** What is needed **
Whatever the records hold, copy it exactly and completely.

START Listed entries

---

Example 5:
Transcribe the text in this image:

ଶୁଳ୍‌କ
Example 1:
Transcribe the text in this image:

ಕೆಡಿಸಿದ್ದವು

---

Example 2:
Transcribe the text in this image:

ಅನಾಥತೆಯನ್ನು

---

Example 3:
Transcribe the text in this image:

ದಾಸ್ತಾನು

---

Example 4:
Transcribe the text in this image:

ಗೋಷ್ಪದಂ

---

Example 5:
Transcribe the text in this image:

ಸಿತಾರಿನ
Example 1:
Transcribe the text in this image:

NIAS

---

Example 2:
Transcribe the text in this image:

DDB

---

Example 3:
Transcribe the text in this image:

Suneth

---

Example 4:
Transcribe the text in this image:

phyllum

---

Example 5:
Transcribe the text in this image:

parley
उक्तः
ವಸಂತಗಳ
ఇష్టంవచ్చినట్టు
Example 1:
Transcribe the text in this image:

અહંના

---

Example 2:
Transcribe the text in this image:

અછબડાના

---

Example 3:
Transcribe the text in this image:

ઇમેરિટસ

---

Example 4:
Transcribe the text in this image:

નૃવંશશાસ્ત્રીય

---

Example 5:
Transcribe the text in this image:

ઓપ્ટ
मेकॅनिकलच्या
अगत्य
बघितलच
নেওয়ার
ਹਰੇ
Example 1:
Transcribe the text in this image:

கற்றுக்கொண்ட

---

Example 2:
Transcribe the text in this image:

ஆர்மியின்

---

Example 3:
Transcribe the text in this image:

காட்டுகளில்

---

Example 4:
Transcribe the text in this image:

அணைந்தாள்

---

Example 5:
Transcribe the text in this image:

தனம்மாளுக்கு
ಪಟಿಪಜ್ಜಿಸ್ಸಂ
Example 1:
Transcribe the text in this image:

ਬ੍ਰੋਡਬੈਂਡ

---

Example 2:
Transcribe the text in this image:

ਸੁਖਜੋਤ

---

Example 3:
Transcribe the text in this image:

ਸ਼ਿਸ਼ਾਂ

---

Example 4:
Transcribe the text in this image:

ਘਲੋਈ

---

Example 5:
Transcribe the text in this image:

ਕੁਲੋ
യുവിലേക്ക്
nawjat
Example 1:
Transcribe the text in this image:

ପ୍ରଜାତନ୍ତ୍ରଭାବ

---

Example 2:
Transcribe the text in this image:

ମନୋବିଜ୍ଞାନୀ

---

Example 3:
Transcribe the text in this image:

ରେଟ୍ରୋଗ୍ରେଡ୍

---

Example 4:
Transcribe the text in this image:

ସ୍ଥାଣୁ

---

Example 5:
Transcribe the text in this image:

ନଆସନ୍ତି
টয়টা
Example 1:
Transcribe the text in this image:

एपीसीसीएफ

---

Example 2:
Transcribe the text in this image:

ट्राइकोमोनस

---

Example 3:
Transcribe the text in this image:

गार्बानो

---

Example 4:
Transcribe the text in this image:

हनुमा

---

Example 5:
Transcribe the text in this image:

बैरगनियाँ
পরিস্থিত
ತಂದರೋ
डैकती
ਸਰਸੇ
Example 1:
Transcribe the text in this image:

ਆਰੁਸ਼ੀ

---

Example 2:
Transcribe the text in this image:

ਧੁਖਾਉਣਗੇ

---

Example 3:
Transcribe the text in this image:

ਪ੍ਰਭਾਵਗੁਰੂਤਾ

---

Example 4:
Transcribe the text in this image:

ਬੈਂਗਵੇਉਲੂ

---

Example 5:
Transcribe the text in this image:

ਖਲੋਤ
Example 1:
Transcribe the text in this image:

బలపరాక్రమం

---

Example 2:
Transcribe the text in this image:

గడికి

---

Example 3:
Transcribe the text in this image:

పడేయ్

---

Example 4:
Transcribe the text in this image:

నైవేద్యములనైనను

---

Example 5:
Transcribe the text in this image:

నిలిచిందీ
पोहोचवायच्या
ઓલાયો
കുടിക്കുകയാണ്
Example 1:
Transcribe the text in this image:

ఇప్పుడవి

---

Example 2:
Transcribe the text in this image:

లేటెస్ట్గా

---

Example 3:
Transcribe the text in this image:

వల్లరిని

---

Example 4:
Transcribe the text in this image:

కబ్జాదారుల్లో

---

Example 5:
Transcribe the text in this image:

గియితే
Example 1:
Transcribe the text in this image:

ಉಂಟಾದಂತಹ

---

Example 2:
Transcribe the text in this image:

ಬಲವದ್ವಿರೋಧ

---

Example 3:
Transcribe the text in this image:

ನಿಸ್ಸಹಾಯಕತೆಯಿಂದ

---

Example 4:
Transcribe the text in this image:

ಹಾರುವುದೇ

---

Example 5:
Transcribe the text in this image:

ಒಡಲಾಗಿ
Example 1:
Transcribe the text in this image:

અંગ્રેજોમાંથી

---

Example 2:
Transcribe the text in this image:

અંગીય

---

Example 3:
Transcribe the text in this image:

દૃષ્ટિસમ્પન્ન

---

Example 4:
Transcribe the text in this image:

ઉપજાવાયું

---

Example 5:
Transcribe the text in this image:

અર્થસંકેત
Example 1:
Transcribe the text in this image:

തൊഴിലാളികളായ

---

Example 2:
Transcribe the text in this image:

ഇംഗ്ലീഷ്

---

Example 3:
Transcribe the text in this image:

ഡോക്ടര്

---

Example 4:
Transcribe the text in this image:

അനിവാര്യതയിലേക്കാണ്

END Listed entries

** Result of this exercise **
---

Example 5:
Transcribe the text in this image:

ଶୁଳ୍‌କ
Example 1:
Transcribe the text in this image:

ಕೆಡಿಸಿದ್ದವು

---

Example 2:
Transcribe the text in this image:

ಅನಾಥತೆಯನ್ನು

---

Example 3:
Transcribe the text in this image:

ದಾಸ್ತಾನು

---

Example 4:
Transcribe the text in this image:

ಗೋಷ್ಪದಂ

---

Example 5:
Transcribe the text in this image:

ಸಿತಾರಿನ
Example 1:
Transcribe the text in this image:

NIAS

---

Example 2:
Transcribe the text in this image:

DDB

---

Example 3:
Transcribe the text in this image:

Suneth

---

Example 4:
Transcribe the text in this image:

phyllum

---

Example 5:
Transcribe the text in this image:

parley
उक्तः
ವಸಂತಗಳ
ఇష్టంవచ్చినట్టు
Example 1:
Transcribe the text in this image:

અહંના

---

Example 2:
Transcribe the text in this image:

અછબડાના

---

Example 3:
Transcribe the text in this image:

ઇમેરિટસ

---

Example 4:
Transcribe the text in this image:

નૃવંશશાસ્ત્રીય

---

Example 5:
Transcribe the text in this image:

ઓપ્ટ
मेकॅनिकलच्या
अगत्य
बघितलच
নেওয়ার
ਹਰੇ
Example 1:
Transcribe the text in this image:

கற்றுக்கொண்ட

---

Example 2:
Transcribe the text in this image:

ஆர்மியின்

---

Example 3:
Transcribe the text in this image:

காட்டுகளில்

---

Example 4:
Transcribe the text in this image:

அணைந்தாள்

---

Example 5:
Transcribe the text in this image:

தனம்மாளுக்கு
ಪಟಿಪಜ್ಜಿಸ್ಸಂ
Example 1:
Transcribe the text in this image:

ਬ੍ਰੋਡਬੈਂਡ

---

Example 2:
Transcribe the text in this image:

ਸੁਖਜੋਤ

---

Example 3:
Transcribe the text in this image:

ਸ਼ਿਸ਼ਾਂ

---

Example 4:
Transcribe the text in this image:

ਘਲੋਈ

---

Example 5:
Transcribe the text in this image:

ਕੁਲੋ
യുവിലേക്ക്
nawjat
Example 1:
Transcribe the text in this image:

ପ୍ରଜାତନ୍ତ୍ରଭାବ

---

Example 2:
Transcribe the text in this image:

ମନୋବିଜ୍ଞାନୀ

---

Example 3:
Transcribe the text in this image:

ରେଟ୍ରୋଗ୍ରେଡ୍

---

Example 4:
Transcribe the text in this image:

ସ୍ଥାଣୁ

---

Example 5:
Transcribe the text in this image:

ନଆସନ୍ତି
টয়টা
Example 1:
Transcribe the text in this image:

एपीसीसीएफ

---

Example 2:
Transcribe the text in this image:

ट्राइकोमोनस

---

Example 3:
Transcribe the text in this image:

गार्बानो

---

Example 4:
Transcribe the text in this image:

हनुमा

---

Example 5:
Transcribe the text in this image:

बैरगनियाँ
পরিস্থিত
ತಂದರೋ
डैकती
ਸਰਸੇ
Example 1:
Transcribe the text in this image:

ਆਰੁਸ਼ੀ

---

Example 2:
Transcribe the text in this image:

ਧੁਖਾਉਣਗੇ

---

Example 3:
Transcribe the text in this image:

ਪ੍ਰਭਾਵਗੁਰੂਤਾ

---

Example 4:
Transcribe the text in this image:

ਬੈਂਗਵੇਉਲੂ

---

Example 5:
Transcribe the text in this image:

ਖਲੋਤ
Example 1:
Transcribe the text in this image:

బలపరాక్రమం

---

Example 2:
Transcribe the text in this image:

గడికి

---

Example 3:
Transcribe the text in this image:

పడేయ్

---

Example 4:
Transcribe the text in this image:

నైవేద్యములనైనను

---

Example 5:
Transcribe the text in this image:

నిలిచిందీ
पोहोचवायच्या
ઓલાયો
കുടിക്കുകയാണ്
Example 1:
Transcribe the text in this image:

ఇప్పుడవి

---

Example 2:
Transcribe the text in this image:

లేటెస్ట్గా

---

Example 3:
Transcribe the text in this image:

వల్లరిని

---

Example 4:
Transcribe the text in this image:

కబ్జాదారుల్లో

---

Example 5:
Transcribe the text in this image:

గియితే
Example 1:
Transcribe the text in this image:

ಉಂಟಾದಂತಹ

---

Example 2:
Transcribe the text in this image:

ಬಲವದ್ವಿರೋಧ

---

Example 3:
Transcribe the text in this image:

ನಿಸ್ಸಹಾಯಕತೆಯಿಂದ

---

Example 4:
Transcribe the text in this image:

ಹಾರುವುದೇ

---

Example 5:
Transcribe the text in this image:

ಒಡಲಾಗಿ
Example 1:
Transcribe the text in this image:

અંગ્રેજોમાંથી

---

Example 2:
Transcribe the text in this image:

અંગીય

---

Example 3:
Transcribe the text in this image:

દૃષ્ટિસમ્પન્ન

---

Example 4:
Transcribe the text in this image:

ઉપજાવાયું

---

Example 5:
Transcribe the text in this image:

અર્થસંકેત
Example 1:
Transcribe the text in this image:

തൊഴിലാളികളായ

---

Example 2:
Transcribe the text in this image:

ഇംഗ്ലീഷ്

---

Example 3:
Transcribe the text in this image:

ഡോക്ടര്

---

Example 4:
Transcribe the text in this image:

അനിവാര്യതയിലേക്കാണ്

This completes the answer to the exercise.